It is fascinating to speculate that the death of his father released John Saul from establishment conformism, although his writing, as though in homage to his parents, has championed their world: a national vision of Canada supplemented by the insights offered by Parisian and French culture. Yet the self-confident spokesman on Canadian identity and international politics did not emerge naturally from Saul’s public service background. Military officers implement policies; they don’t analyze or reimagine them. If they criticize governments, their criticisms are judiciously phrased and for internal consumption only. To become a provocative public intellectual, and in particular a self-defined Canadian public intellectual, Saul had to undertake a lengthy process of self-reconstruction.
After settling in France, where he supported himself by running the French subsidiary of a British investment company, he also had to find his way home. In Europe, he came to resemble Mavis Gallant’s characterization of Canadians who, after years abroad, can no longer admit who they are: “Sometimes they try to pass for British, not too successfully, or for someone vaguely chic and transatlantic. I have wondered, but not wanted to ask, how they replace the national sense of self.” In Saul’s case, the national sense of self was displaced by a voracious expertise on French politics. His doctoral thesis, “The Evolution of Civil-Military Relations in France after the Algerian War,” received a chilly reception from the examiners at King’s College, effectively ruling out an academic career and adding a new layer to his personality: a disdain of “mediocre frightened academics.” The 653-page thesis—which examined the death of French president Charles de Gaulle’s chief of staff, General Charles Ailleret, in a plane crash in 1968—plumbed the inner workings of the French bureaucracy. Determined to publicize his theory that Ailleret had been assassinated, Saul rewrote his research as a novel.

[Dataset excerpt]

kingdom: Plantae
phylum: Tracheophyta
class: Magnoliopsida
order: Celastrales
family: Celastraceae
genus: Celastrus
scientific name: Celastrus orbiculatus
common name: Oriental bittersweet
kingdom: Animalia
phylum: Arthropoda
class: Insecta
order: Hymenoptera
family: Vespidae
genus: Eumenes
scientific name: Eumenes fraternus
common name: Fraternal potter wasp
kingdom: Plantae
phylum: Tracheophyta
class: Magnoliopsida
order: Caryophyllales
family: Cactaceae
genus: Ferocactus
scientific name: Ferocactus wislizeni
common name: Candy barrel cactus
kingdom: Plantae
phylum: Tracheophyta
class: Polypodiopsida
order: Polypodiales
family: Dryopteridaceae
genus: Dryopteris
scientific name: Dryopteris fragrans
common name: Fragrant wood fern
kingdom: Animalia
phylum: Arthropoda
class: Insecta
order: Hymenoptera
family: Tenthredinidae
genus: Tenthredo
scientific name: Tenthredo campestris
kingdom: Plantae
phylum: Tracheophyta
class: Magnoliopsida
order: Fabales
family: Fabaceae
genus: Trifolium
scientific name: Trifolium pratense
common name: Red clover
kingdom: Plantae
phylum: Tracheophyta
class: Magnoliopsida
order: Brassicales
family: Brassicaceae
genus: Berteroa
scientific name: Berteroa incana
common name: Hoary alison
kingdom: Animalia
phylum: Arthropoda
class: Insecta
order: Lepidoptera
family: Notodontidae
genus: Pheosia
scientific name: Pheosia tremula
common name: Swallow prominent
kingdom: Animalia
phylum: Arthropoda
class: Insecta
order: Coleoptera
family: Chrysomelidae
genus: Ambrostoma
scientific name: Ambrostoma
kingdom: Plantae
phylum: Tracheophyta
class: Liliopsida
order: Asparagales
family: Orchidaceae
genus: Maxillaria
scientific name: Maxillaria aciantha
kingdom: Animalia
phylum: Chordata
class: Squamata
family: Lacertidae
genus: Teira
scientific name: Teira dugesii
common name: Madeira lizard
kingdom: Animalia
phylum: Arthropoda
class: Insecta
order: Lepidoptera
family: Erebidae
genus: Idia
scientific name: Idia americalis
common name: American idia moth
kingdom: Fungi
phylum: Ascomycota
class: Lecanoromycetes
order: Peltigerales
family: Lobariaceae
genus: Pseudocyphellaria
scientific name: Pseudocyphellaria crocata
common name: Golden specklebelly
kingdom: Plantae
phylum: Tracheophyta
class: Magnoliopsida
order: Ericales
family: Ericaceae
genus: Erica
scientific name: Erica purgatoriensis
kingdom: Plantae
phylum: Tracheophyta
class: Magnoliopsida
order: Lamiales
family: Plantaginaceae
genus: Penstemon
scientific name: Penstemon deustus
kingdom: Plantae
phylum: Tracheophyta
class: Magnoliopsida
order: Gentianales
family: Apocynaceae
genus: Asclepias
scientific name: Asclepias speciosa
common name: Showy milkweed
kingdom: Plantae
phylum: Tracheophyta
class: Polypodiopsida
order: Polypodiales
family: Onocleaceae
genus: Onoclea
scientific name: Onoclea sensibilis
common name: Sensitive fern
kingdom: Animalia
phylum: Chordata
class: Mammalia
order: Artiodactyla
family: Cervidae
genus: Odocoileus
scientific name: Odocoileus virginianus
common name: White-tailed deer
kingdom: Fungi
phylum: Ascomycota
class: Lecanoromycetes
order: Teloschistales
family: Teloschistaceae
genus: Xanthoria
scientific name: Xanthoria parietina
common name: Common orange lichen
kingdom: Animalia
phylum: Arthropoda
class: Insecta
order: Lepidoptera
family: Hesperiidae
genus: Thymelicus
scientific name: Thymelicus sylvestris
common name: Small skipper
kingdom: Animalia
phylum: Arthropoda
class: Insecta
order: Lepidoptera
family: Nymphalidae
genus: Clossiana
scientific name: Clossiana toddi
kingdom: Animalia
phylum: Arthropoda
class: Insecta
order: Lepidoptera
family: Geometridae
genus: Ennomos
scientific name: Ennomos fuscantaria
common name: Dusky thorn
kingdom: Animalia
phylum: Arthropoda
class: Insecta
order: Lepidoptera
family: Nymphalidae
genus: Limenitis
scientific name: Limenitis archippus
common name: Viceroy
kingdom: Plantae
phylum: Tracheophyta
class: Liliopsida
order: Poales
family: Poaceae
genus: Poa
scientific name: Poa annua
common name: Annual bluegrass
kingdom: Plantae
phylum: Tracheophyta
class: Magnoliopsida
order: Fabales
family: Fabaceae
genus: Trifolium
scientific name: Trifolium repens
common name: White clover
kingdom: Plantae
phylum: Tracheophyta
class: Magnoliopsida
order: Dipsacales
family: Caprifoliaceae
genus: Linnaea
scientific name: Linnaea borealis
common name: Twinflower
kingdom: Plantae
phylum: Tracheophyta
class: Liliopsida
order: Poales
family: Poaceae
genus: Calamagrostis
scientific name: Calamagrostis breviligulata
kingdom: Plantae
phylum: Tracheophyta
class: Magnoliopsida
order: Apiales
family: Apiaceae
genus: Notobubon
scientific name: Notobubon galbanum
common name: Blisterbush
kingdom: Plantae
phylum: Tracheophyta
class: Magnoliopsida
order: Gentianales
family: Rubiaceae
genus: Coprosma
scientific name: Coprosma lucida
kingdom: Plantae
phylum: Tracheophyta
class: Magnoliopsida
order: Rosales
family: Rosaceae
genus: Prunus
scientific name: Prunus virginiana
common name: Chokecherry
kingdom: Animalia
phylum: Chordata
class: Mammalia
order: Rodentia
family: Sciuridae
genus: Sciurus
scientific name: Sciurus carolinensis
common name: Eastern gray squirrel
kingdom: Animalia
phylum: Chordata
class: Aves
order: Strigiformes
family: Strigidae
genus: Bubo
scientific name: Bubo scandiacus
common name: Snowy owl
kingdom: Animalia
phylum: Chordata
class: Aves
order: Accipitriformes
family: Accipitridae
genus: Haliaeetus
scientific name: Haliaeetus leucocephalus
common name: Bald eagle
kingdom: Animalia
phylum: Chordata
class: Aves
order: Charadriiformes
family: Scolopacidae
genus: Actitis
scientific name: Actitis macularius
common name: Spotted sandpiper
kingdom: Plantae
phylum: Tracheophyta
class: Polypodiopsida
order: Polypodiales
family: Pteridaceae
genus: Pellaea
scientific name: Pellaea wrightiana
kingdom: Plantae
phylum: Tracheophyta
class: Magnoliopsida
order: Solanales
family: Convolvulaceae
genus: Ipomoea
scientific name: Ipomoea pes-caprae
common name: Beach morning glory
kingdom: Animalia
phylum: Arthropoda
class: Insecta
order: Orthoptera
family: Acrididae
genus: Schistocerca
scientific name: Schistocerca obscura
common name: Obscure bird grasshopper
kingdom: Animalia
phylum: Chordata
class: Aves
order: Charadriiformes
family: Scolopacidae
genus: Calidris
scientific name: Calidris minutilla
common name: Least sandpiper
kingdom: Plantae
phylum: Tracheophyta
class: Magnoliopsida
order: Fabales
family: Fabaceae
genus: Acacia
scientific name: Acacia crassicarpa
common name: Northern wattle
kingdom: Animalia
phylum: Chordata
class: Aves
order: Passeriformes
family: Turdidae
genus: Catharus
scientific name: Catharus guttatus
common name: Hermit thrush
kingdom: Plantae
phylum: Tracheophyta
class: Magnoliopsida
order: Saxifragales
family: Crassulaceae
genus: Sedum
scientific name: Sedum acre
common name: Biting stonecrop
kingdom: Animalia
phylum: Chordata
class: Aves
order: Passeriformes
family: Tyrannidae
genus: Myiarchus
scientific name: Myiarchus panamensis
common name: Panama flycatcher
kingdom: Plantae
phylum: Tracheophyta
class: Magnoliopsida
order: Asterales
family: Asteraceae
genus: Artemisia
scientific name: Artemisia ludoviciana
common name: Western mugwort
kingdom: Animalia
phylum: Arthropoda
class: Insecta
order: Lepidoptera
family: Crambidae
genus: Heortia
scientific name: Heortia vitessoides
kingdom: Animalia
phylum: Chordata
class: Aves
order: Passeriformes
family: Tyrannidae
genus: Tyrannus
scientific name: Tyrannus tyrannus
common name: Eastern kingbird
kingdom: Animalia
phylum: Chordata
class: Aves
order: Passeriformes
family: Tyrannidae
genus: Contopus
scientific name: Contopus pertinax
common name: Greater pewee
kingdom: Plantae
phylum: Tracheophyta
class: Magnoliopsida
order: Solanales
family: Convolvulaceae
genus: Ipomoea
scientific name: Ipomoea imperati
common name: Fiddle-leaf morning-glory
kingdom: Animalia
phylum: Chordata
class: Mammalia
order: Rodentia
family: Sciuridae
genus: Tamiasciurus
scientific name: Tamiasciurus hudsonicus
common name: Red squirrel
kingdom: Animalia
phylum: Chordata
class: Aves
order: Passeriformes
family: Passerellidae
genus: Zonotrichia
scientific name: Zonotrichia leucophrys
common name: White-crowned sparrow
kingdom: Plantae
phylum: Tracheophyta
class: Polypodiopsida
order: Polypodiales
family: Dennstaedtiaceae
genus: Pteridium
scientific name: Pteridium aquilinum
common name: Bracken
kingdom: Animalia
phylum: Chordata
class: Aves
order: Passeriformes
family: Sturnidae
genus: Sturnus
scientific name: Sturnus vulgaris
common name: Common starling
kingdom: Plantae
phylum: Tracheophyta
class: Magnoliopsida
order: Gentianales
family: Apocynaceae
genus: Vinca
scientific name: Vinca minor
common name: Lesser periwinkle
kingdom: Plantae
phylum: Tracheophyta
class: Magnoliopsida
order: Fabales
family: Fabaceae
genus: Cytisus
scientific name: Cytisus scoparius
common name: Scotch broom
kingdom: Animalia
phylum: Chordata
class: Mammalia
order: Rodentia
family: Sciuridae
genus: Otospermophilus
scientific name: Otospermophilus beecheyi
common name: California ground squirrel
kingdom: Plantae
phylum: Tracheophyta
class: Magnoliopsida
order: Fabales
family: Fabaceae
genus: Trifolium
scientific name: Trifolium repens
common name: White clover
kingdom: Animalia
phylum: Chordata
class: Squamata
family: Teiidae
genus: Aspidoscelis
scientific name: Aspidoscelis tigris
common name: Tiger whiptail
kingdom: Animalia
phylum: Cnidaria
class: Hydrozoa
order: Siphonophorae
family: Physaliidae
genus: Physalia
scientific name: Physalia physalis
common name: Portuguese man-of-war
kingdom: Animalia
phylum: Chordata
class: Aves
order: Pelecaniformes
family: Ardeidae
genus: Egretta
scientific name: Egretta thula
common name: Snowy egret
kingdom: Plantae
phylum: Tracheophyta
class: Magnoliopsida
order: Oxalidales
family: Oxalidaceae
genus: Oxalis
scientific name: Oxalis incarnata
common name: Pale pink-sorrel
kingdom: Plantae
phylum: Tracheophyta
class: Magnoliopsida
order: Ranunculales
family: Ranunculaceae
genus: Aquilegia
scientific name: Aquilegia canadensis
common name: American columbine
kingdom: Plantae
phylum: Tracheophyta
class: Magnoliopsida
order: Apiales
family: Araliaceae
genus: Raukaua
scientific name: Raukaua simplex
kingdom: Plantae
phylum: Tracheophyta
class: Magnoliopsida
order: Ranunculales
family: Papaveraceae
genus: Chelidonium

DIRECTION 1:
Answer these questions from the passage on John Saul:
(a) According to the passage, what do military officers do with policies?
(b) What did Saul run in France to support himself?
(c) In what year did General Charles Ailleret die in a plane crash?
DIRECTION 2: Pick up the passage on John Saul after its last sentence and carry it forward.

EXPECTED OUTPUT 1:
(a) They implement them.
(b) The French subsidiary of a British investment company.
(c) 1968.

EXPECTED OUTPUT 2:
Published in French in 1977 as Mort d’un général, with the names of the historical figures changed, and later in English as The Birds of Prey, with the names restored, the novel rode the coattails of Frederick Forsyth’s The Day of the Jackal, one of the biggest bestsellers of the 1970s, which dramatized an assassination attempt on de Gaulle himself. A spare, almost emotionless novel that reads as though it had been translated from the French, The Birds of Prey sold over a million copies. The dedication—“to / Charles de Gaulle / from a disciple / Sans peur / et / Sans regret”—stakes out Saul’s position as an opponent of the young leftists who supported the May 1968 Paris student revolts de Gaulle suppressed. The novel’s opening pages ridicule the stock figure of “a young American student, apparently unclean, leafing through pages of defunct socialist monthlies.” It is instructive to find the criticisms of bureaucrats and courtiers in Voltaire’s Bastards and The Unconscious Civilization foreshadowed by the conspirators in The Birds of Prey; but it is startling to glimpse Saul’s later Canadian nationalism, often characterized by his critics as left wing, being nourished by de Gaulle’s centralization of the Fifth Republic.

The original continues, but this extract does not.